Child safety seats cannot be sold in the U.S. unless they pass a 30-mph frontal crash test. Cars can't be sold unless they pass a 35-mph frontal- and 38-mph side-crash test. The 2000 TREAD (Transportation Recall Enhancement, Accountability and Documentation) Act requires NHTSA to establish a consumer information program for child car seats that would give consumers information about the ease of use and dynamic performance crash testing at higher speeds than 30 mph. The agency still has not included higher speed crash tests in that information. Currently, the car seat information program includes ease-of-use ratings and tips and advice for parents—but no higher speed crash testing.

Child Safety Seat Scare
Adding to the confusion is a recent Consumer Report story that originally showed child safety seats catastrophically flunking crash testing at 38.5 mph in side impacts.
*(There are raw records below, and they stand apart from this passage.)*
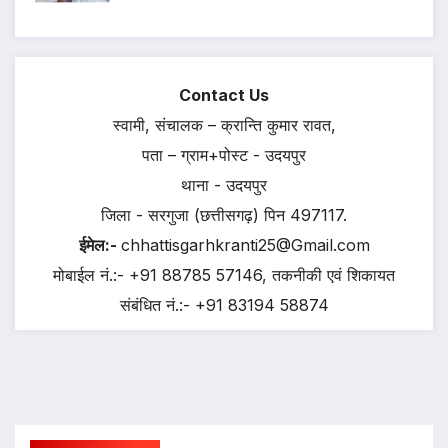
Contact Us
स्वामी, संचालक – क्रान्ति कुमार रावत,
पता – ग्राम+पोस्ट - उदयपुर
थाना - उदयपुर
जिला - सरगुजा (छत्तीसगढ़) पिन 497117.
ईमेल:-
chhattisgarhkranti25@Gmail.com
मोबाईल नं.:- +91 88785 57146, तकनीकी एवं शिकायत
संबंधित नं.:- +91 83194 58874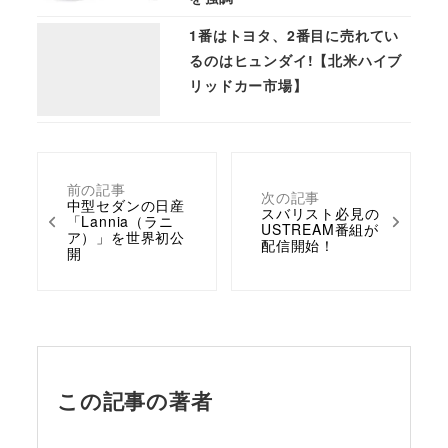
1番はトヨタ、2番目に売れてい
るのはヒュンダイ!【北米ハイブ
リッドカー市場】
前の記事
次の記事
中型セダンの日産
スバリスト必見の
「Lannia（ラニ
USTREAM番組が
ア）」を世界初公
配信開始！
開
この記事の著者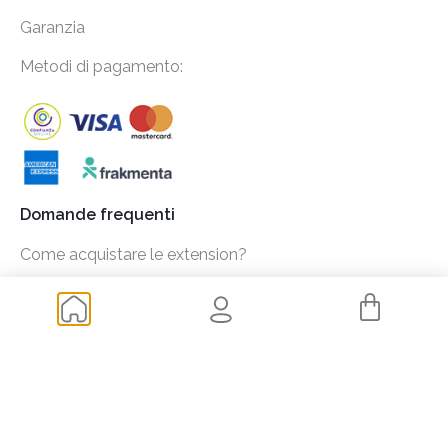
Garanzia
Metodi di pagamento:
Domande frequenti
Come acquistare le extension?
Come scegliere la lunghezza e il colore delle mie
extension?
Quanto costa ottenere le estensioni?
Spedizione e trasporto
Ritorni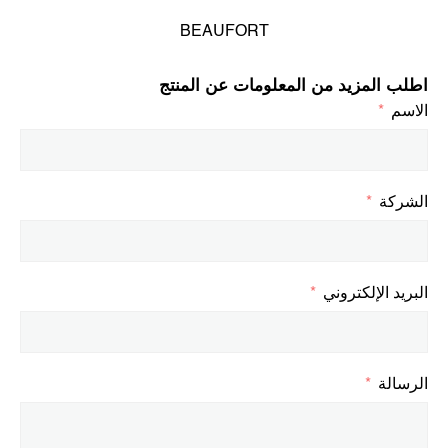
BEAUFORT
اطلب المزيد من المعلومات عن المنتج
الاسم
الشركة
البريد الإلكتروني
الرسالة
As it turned out, the Consumer Report tests were flawed, not the child safety seats, so the publication withdrew its story. Reacting to frightened parents, the National Highway Traffic Safety Administration said that its own tests showed side-impact tests conducted by an outside lab for Consumer Reports were actually conducted in excess of 70 mph—far above the 38.5 mph example cited by the magazine. NHTSA conducted tests of its own at 38.5 mph and found that all the child safety seats performed well: staying on their bases and not dramatically failing.


A recent study at the University of Michigan examined crash data from 1997 to 2002 to compare the benefit of using child restraint systems to seatbelts alone for children two to six years of age. The statistics showed that child seats reduced by 28 percent child fatalities in a crash.

PROTECTING OLDER KIDS
As kids outgrow child safety seats, usually about four years of age, they should graduate to booster seats—not adult seatbelts. A 2000 study by the Journal of Pediatrics found that children who weigh less than 80 pounds and buckle up with adult seatbelts are almost four times more likely to be seriously injured in vehicle crashes than kids riding in booster seats. The study found that 83 percent of 4- to 8-year olds had graduated to using adult seatbelts too soon. A follow-up study by the same group released in 2003 and based on real-world data showed booster seats virtually eliminated injury to the abdomen and spine in auto crashes.

Seatbelt Syndrome
"Besides providing the first evidence of an overall benefit, this study demonstrated the virtual elimination of 'seatbelt syndrome' for children who used the booster seat," says Dr. Dennis R. Durbin, lead author of the study appearing in the June 4, 2003 issue of the Journal of the American Medical Association and an attending physician in the emergency department at the Children's Hospital of Philadelphia. "We did not expect to see that dramatic a result." Children who don't fit the seatbelt properly can hit their heads on their knees, jerk forward and damage their spines, or slide out of the belt altogether during a crash. Children who are put in seatbelts too young are not physically suited to the seatbelts. Their legs are too short, their thighs are too short and they scoot forward on the seat. The shoulder belt fits over their face; the lap portion comes up over their belly. For those reasons, the seatbelt becomes the child's enemy in a crash causing severe abdominal and spinal injury.